● **DATA EXCERPTS**
○ ○ ○ ○

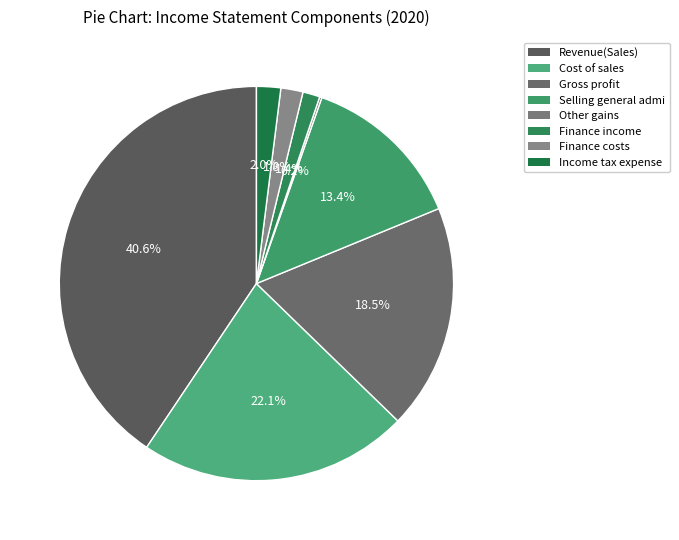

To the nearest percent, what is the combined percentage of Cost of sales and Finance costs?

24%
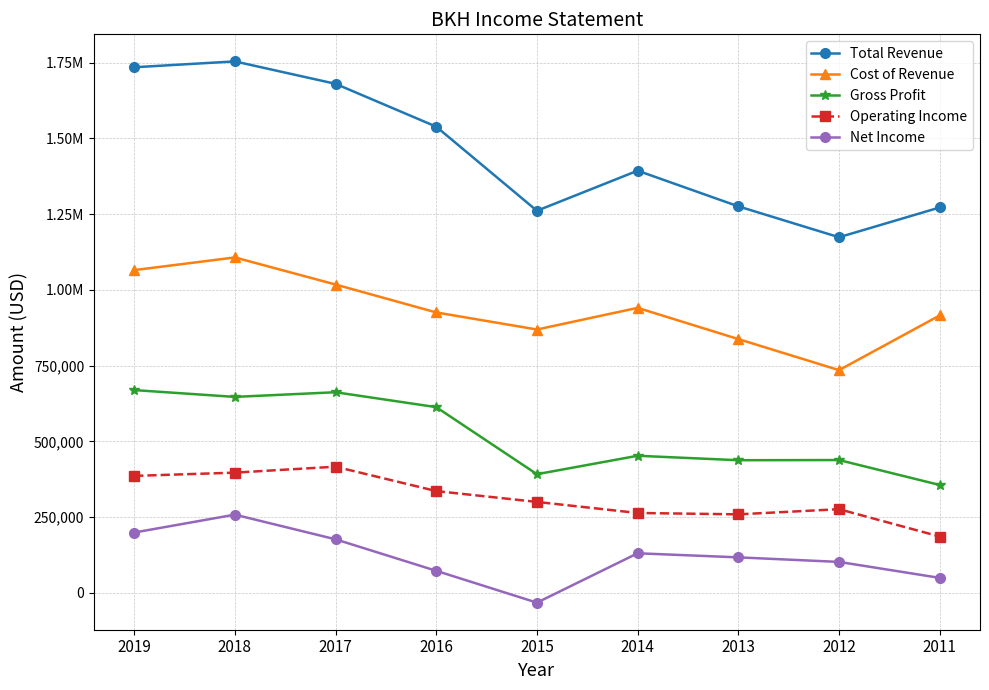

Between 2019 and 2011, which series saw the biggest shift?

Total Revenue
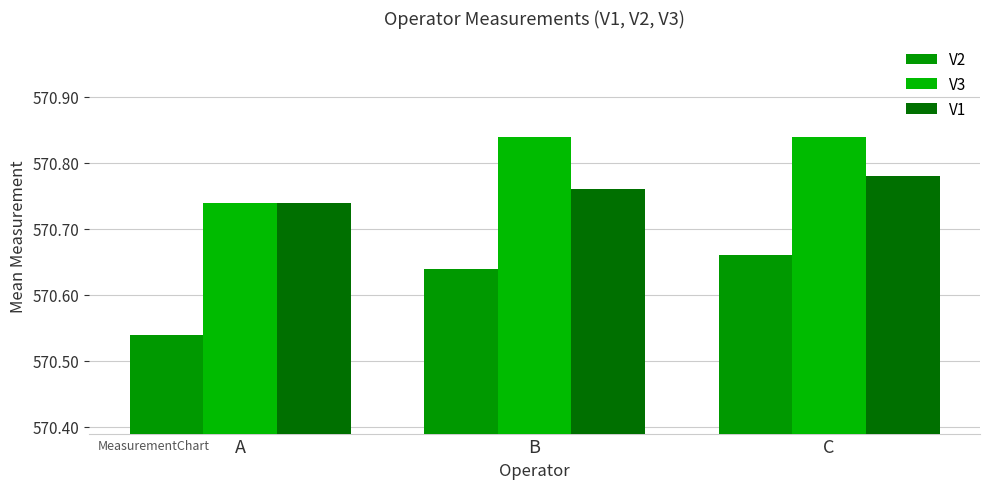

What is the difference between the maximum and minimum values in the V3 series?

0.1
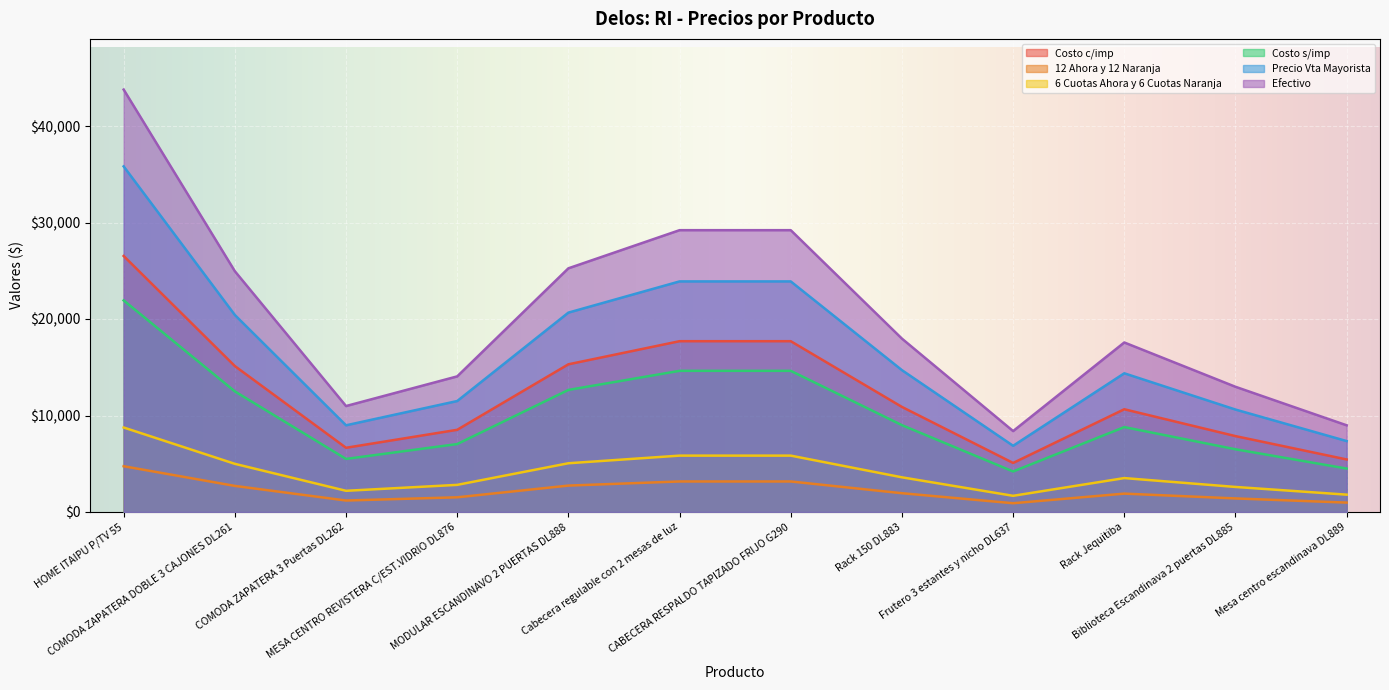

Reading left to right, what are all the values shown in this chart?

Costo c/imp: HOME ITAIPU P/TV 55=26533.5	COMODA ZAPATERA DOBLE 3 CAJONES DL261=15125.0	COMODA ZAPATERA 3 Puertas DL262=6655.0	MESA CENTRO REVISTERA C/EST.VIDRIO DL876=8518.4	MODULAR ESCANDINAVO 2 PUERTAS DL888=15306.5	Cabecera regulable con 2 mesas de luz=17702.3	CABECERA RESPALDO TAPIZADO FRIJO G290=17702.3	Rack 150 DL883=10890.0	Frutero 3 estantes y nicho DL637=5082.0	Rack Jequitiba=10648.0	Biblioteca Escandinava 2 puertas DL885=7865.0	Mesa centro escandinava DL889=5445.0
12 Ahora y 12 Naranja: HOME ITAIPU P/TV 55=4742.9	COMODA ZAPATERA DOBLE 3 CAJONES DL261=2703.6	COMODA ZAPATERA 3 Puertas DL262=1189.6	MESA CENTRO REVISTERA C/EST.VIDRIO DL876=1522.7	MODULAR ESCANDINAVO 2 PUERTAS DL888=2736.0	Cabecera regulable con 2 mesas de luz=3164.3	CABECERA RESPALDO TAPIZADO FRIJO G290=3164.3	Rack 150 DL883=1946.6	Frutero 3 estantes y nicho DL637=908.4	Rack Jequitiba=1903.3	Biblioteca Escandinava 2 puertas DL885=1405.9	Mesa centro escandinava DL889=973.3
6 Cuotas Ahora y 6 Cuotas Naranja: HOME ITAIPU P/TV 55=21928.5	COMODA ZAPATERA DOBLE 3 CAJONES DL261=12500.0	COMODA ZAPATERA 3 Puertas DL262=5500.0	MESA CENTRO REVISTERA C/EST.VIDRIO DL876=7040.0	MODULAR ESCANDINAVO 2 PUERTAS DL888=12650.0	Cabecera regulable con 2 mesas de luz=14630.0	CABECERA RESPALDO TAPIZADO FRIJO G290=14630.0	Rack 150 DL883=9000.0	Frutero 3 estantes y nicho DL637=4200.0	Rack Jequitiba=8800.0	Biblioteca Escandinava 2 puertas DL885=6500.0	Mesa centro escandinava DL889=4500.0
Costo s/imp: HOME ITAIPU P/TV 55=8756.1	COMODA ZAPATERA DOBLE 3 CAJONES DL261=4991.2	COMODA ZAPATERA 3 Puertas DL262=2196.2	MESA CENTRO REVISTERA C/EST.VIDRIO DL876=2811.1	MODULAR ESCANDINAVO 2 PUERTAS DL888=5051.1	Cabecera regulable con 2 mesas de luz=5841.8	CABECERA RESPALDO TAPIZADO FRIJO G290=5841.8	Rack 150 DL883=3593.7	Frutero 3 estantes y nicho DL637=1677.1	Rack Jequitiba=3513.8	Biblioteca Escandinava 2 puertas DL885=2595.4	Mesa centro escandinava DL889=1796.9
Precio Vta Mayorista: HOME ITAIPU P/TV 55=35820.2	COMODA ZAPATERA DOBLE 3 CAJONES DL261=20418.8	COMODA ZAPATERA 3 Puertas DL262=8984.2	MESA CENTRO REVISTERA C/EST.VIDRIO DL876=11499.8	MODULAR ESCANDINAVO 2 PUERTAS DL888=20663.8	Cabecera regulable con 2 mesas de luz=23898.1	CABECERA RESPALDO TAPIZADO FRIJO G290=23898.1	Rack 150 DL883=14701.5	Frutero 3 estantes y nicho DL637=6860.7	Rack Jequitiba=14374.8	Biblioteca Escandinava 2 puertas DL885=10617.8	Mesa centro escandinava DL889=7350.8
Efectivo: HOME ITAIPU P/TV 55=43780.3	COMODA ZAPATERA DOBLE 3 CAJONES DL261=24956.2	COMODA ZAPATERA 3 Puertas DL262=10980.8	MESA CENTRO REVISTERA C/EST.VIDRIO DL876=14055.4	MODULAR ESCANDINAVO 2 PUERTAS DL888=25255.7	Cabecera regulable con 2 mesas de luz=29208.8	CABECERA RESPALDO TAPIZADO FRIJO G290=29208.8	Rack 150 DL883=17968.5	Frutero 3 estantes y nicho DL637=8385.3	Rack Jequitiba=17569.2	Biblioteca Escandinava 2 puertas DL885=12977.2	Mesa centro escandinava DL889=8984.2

○ ○ ○ ○

● **TASK REQUIREMENTS**
Rewrite the listing above with every "series" changed to "data series" and nothing else altered. Leave the pictures out.

● **EXERCISE RESPONSE**
To the nearest percent, what is the combined percentage of Cost of sales and Finance costs?

24%

Between 2019 and 2011, which data series saw the biggest shift?

Total Revenue

What is the difference between the maximum and minimum values in the V3 data series?

0.1

Reading left to right, what are all the values shown in this chart?

Costo c/imp: HOME ITAIPU P/TV 55=26533.5	COMODA ZAPATERA DOBLE 3 CAJONES DL261=15125.0	COMODA ZAPATERA 3 Puertas DL262=6655.0	MESA CENTRO REVISTERA C/EST.VIDRIO DL876=8518.4	MODULAR ESCANDINAVO 2 PUERTAS DL888=15306.5	Cabecera regulable con 2 mesas de luz=17702.3	CABECERA RESPALDO TAPIZADO FRIJO G290=17702.3	Rack 150 DL883=10890.0	Frutero 3 estantes y nicho DL637=5082.0	Rack Jequitiba=10648.0	Biblioteca Escandinava 2 puertas DL885=7865.0	Mesa centro escandinava DL889=5445.0
12 Ahora y 12 Naranja: HOME ITAIPU P/TV 55=4742.9	COMODA ZAPATERA DOBLE 3 CAJONES DL261=2703.6	COMODA ZAPATERA 3 Puertas DL262=1189.6	MESA CENTRO REVISTERA C/EST.VIDRIO DL876=1522.7	MODULAR ESCANDINAVO 2 PUERTAS DL888=2736.0	Cabecera regulable con 2 mesas de luz=3164.3	CABECERA RESPALDO TAPIZADO FRIJO G290=3164.3	Rack 150 DL883=1946.6	Frutero 3 estantes y nicho DL637=908.4	Rack Jequitiba=1903.3	Biblioteca Escandinava 2 puertas DL885=1405.9	Mesa centro escandinava DL889=973.3
6 Cuotas Ahora y 6 Cuotas Naranja: HOME ITAIPU P/TV 55=21928.5	COMODA ZAPATERA DOBLE 3 CAJONES DL261=12500.0	COMODA ZAPATERA 3 Puertas DL262=5500.0	MESA CENTRO REVISTERA C/EST.VIDRIO DL876=7040.0	MODULAR ESCANDINAVO 2 PUERTAS DL888=12650.0	Cabecera regulable con 2 mesas de luz=14630.0	CABECERA RESPALDO TAPIZADO FRIJO G290=14630.0	Rack 150 DL883=9000.0	Frutero 3 estantes y nicho DL637=4200.0	Rack Jequitiba=8800.0	Biblioteca Escandinava 2 puertas DL885=6500.0	Mesa centro escandinava DL889=4500.0
Costo s/imp: HOME ITAIPU P/TV 55=8756.1	COMODA ZAPATERA DOBLE 3 CAJONES DL261=4991.2	COMODA ZAPATERA 3 Puertas DL262=2196.2	MESA CENTRO REVISTERA C/EST.VIDRIO DL876=2811.1	MODULAR ESCANDINAVO 2 PUERTAS DL888=5051.1	Cabecera regulable con 2 mesas de luz=5841.8	CABECERA RESPALDO TAPIZADO FRIJO G290=5841.8	Rack 150 DL883=3593.7	Frutero 3 estantes y nicho DL637=1677.1	Rack Jequitiba=3513.8	Biblioteca Escandinava 2 puertas DL885=2595.4	Mesa centro escandinava DL889=1796.9
Precio Vta Mayorista: HOME ITAIPU P/TV 55=35820.2	COMODA ZAPATERA DOBLE 3 CAJONES DL261=20418.8	COMODA ZAPATERA 3 Puertas DL262=8984.2	MESA CENTRO REVISTERA C/EST.VIDRIO DL876=11499.8	MODULAR ESCANDINAVO 2 PUERTAS DL888=20663.8	Cabecera regulable con 2 mesas de luz=23898.1	CABECERA RESPALDO TAPIZADO FRIJO G290=23898.1	Rack 150 DL883=14701.5	Frutero 3 estantes y nicho DL637=6860.7	Rack Jequitiba=14374.8	Biblioteca Escandinava 2 puertas DL885=10617.8	Mesa centro escandinava DL889=7350.8
Efectivo: HOME ITAIPU P/TV 55=43780.3	COMODA ZAPATERA DOBLE 3 CAJONES DL261=24956.2	COMODA ZAPATERA 3 Puertas DL262=10980.8	MESA CENTRO REVISTERA C/EST.VIDRIO DL876=14055.4	MODULAR ESCANDINAVO 2 PUERTAS DL888=25255.7	Cabecera regulable con 2 mesas de luz=29208.8	CABECERA RESPALDO TAPIZADO FRIJO G290=29208.8	Rack 150 DL883=17968.5	Frutero 3 estantes y nicho DL637=8385.3	Rack Jequitiba=17569.2	Biblioteca Escandinava 2 puertas DL885=12977.2	Mesa centro escandinava DL889=8984.2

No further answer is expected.